Sunday, December 17, 2006

Dukem #2

Dukem Ethiopian Restaurant is a good date place. I say that because of the way Ethiopian food is traditionally served. You eat large dollops of different Ethiopian dishes served on injera, a very large, spongy pancake-like bread. The injera is not only what you serve the food on, but is also what you use as your utensil. You rip off a piece of injera (usually off of a separate, folded piece of injera they bring with your food), and pinch it between your fingers, using it to pick up a piece of food. Etiquette demands that you are not sloppy with it, though most Americans are incapable of being sloppy, perhaps to the amusement of most Ethiopian retaurant managers (oh, don't ask for silverware; you'll just look silly).

This way of eating is good for a date, mind you, because the traditional way to serve injera to a group of people is to serve all the people on one plate - difficult if there are, say, ten in your party, but ridiculously easy if there are two.

It is Dukem where I recently went on a date (my first in a while - I don't have the time to date anymore). I met my date at the restaurant. Now, he had phoned in reservations (which is probably de rigeur at the original Dukem in Washington, DC, which is probably much bigger than Charm City's small, two-story restaurant next to the Meyerhoff). But he found when he got there that reservations were not needed - the place wasn't terribly busy. It was early, after all.

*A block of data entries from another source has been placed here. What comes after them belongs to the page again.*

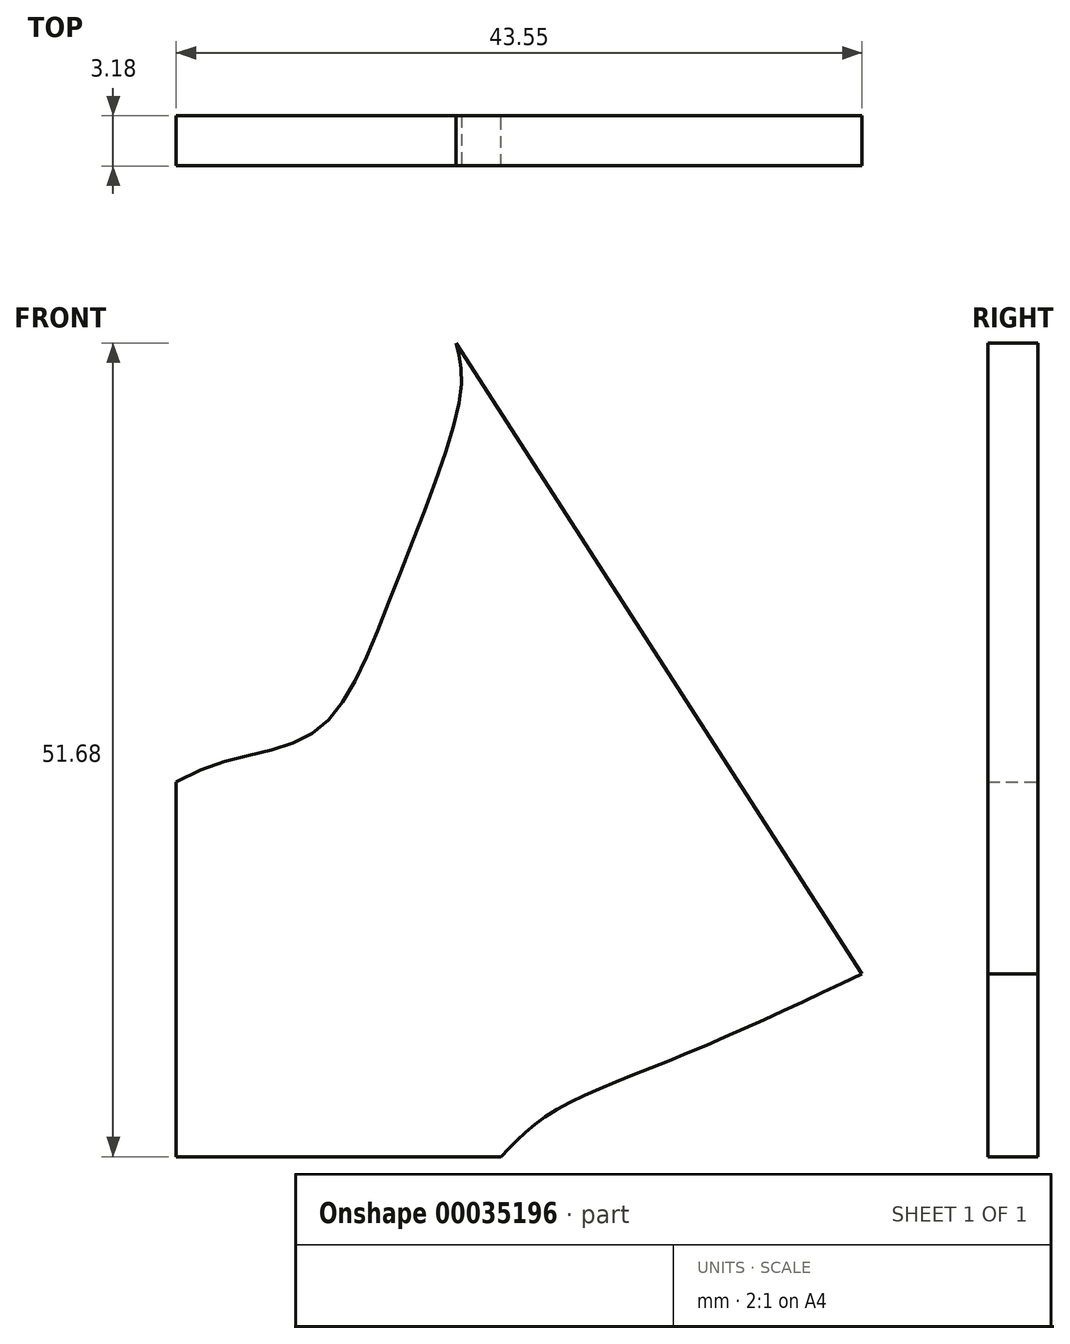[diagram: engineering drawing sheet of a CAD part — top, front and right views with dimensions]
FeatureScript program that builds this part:
annotation { "Feature Type Name" : "Feature", "Feature Type Description" : "" }
export const myFeature = defineFeature(function(context is Context, id is Id, definition is map)
    precondition{}
    {
        {
            var Q0;
            Q0=qCreatedBy(makeId("Front.planeOp"),FACE);
            var sketch = newSketch(context, id + "F0", { "sketchPlane" : qUnion([Q0])});
            skLineSegment(sketch, "E0", {"start": v(-20.64, 23.81) * mm, "end": v(-20.64, 0) * mm});
            skLineSegment(sketch, "E1", {"start": v(-20.64, 0) * mm, "end": v(0, 0) * mm});
            skFitSpline(sketch, "E2", {"points": [v(-20.64, 23.81) * mm, v(-12.1, 26.82) * mm, v(-7.02, 35.54) * mm, v(-2.6, 48.42) * mm, v(-2.86, 51.68) * mm], "startDerivative": vector(34.71, 21.08) * mm, "endDerivative": vector(-4.54, 17.47) * mm});
            skLineSegment(sketch, "E3", {"start": v(-2.86, 51.68) * mm, "end": v(22.9, 11.6) * mm});
            skFitSpline(sketch, "E4", {"points": [v(0, 0) * mm, v(3.13, 2.75) * mm, v(11.07, 6.26) * mm, v(22.9, 11.6) * mm], "startDerivative": vector(11.23, 11.99) * mm, "endDerivative": vector(28.86, 13.56) * mm});
            skSolve(sketch);
        }
        {
            var Q0;
            Q0=makeQuery(id+"F0.imprint","IMPRINT",FACE,{"disambiguationData":[TD([[makeQuery(id+"F0.imprint","IMPRINT",EDGE,{"derivedFrom":sQuery(id+"F0.wireOp",EDGE,"E0")}),1.0]])]});
            extrude(context, id + "F1", {"entities" : qUnion([Q0]), "depth" : 3.17 * mm});
        }
    });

So my friend and I were given the option of ordering something to drink. The waitress suggested beer or a traditional Ethiopian honey wine, the national drink. I've said before, I don't enjoy wine, and honey wine of all things makes me wince - it's an acquired taste, I suppose. So I went for the beer - Harar Lager. My date, who does prefer wine, ordered the beer, too. It was quite smooth; I could see myself drinking it again!

We avoided appetizers and ordered our meal. We opted for one plate to share from. It seems that, just as most Indian-American restaurants feature lunch buffets, so most Ethiopian-American restaurants feature combo meals - and come on, it's pretty easy to serve six or eight dishes in the Ethiopian style on a large injera bread. Dukem has several combos. Normally, I'd be eating alone - don't feel bad for me; I prefer that - and so would order a smaller combo. But as I was eating with someone this evening, we opted for one of the larger combos. We got Dukem's combo #25, and everything was great. A little info on this combo: it comes with three meat and five veggie dishes. I got the lamb tibs, cubed lamb pieces in a spicy seasoning. It was a little chewy but so flavorful, with little pieces of jalapeños and onions. He got the milder minchet abesh, ground beef cooked in garlic and ginger - yum! In the center was a large beef wot (or wat, a traditional Ethiopian stew), which was also very good. And of course the vegetarian dishes surrounding it were also delicious. My favorite among favorites was the cabbage with sweet potato and carrot - I just really liked the flavor. Also on the plate were some good stewed collard greens, a raw tomato salad and two lentil dishes. It was all too good, another reason why I love Ethiopian food as much as I do.

Afterwards, we passed on dessert and the traditional coffee ceremony. For two people, it was a pretty good $43 before tip. And from there... well, that's none of your business!

4 comments:

darling24_7 said...

Ive been meaning to try an Ethiopian restaurant in my area.

I dont mind eating alone or doing anything by myself either. :) Its good to be comfortable that way.

Thanks for sharing your experience.

Interesting blog, I look forward to stopping by again.

Cheers!

Baltmore Snacker said...

Cheers and thanks! I wish there were more Ethiopian places in town, but Dukem will definitely do for now.

verity said...

Sounds like a fun time. Daddy and I have been to Dukem. Loved it, although the service was lacking a bit on a Friday eve.

Baltmore Snacker said...

That sucks, considering they're never usually that busy that I've seen.